American pornographic film actor and director

Whitney Wright is a retired American pornographic film actress.

== Career ==
Wright was named "Best New Starlet" at the 2018 XRCO Awards. At the 2021 AVN Awards she was honored in the "Best Group Sex Scene" category and the "Best Quarantine Sex" Scene category.

== Awards ==

- 2018: XRCO Award as New Starlet
- 2021: AVN Award for Best Quarantine Sex Scene for "Teenage Lesbian: One Year Later" (together with Kristen Scott, Alina Lopez, Aidra Fox, Kenna James, Kendra Spade)
- 2021: AVN Award for Best Group Sex Scene for "Climax" (along with Angela White, Britney Amber, India Summer, Jane Wilde, Avi Love, Seth Gamble, Codey Steele, Ryan Driller, Eric Masterson)

==Political views==
During the Gaza war, Wright came out in support of the Palestinians.

===Travel to Iran===
On February 5, 2024, Wright posted to Instagram images from a recent trip she took to Iran. She had originally included in her post that her trip was "not an endorsement of the government" of Iran, but she later deleted that comment.
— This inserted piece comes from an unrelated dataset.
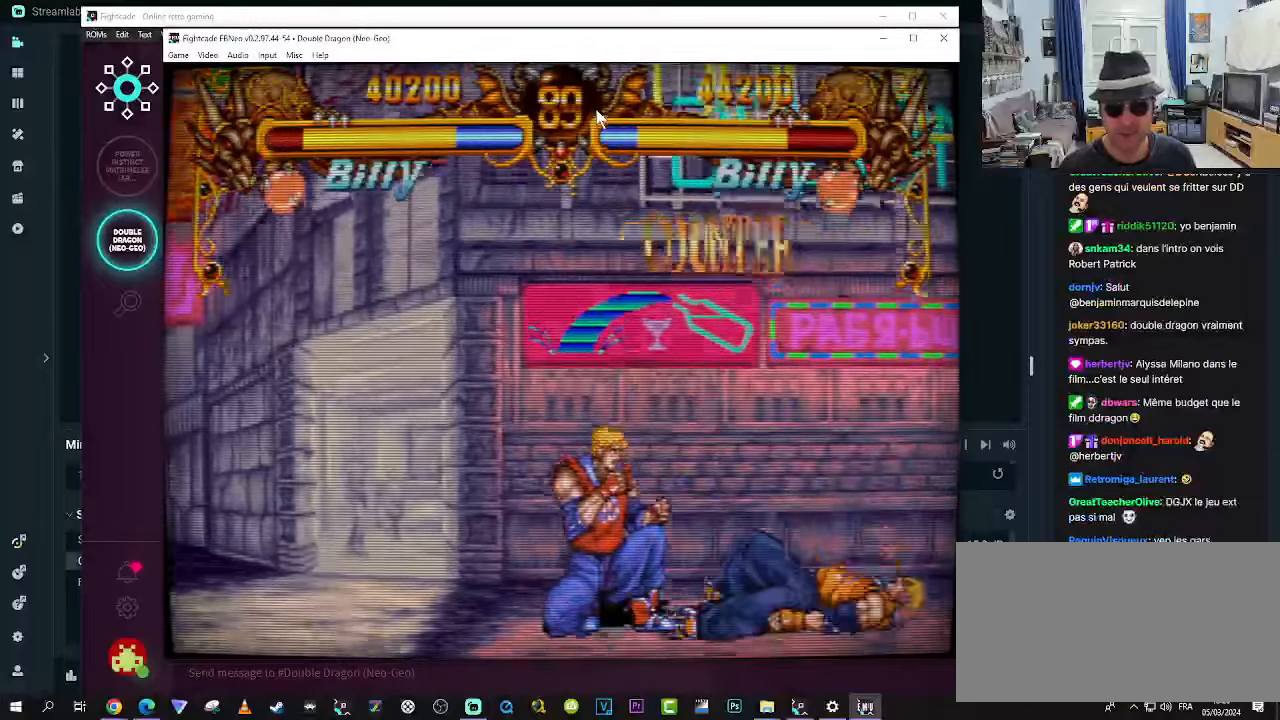
Gameplay with a controller (arcade stick); each line is a JSON object with the inputs held at the frame after it (dt_ms = milliseconds from this image to that frame). "events" lists button and stick changes between this image and that frame as [ms after this image, input, new state], when the widget could be followed in between. Not read: L3 R3.
{"dt_ms": 500, "buttons": [], "left_stick": "down-right", "events": [[150, "SQUARE", "down"], [350, "SQUARE", "up"]]}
Her visit included a tour of the building which formerly housed the US Embassy in Tehran, and has been converted into an anti-American museum.

Iranian actress Setareh Pesyani condemned the government of Iran for allowing Wright into the country, as pornography is illegal in Iran, and could have put Wright at risk for the death penalty. However, the Islamic Revolutionary Guard Corps denied having known of Wright's involvement in pornography at the time that her travel visa was issued.

Wright's visit was condemned by Iranian-American journalist Masih Alinejad who wrote on Twitter that "the women of Iran want to be like Rosa Parks and not Whitney Wright".

Wright also visited Afghanistan in 2025.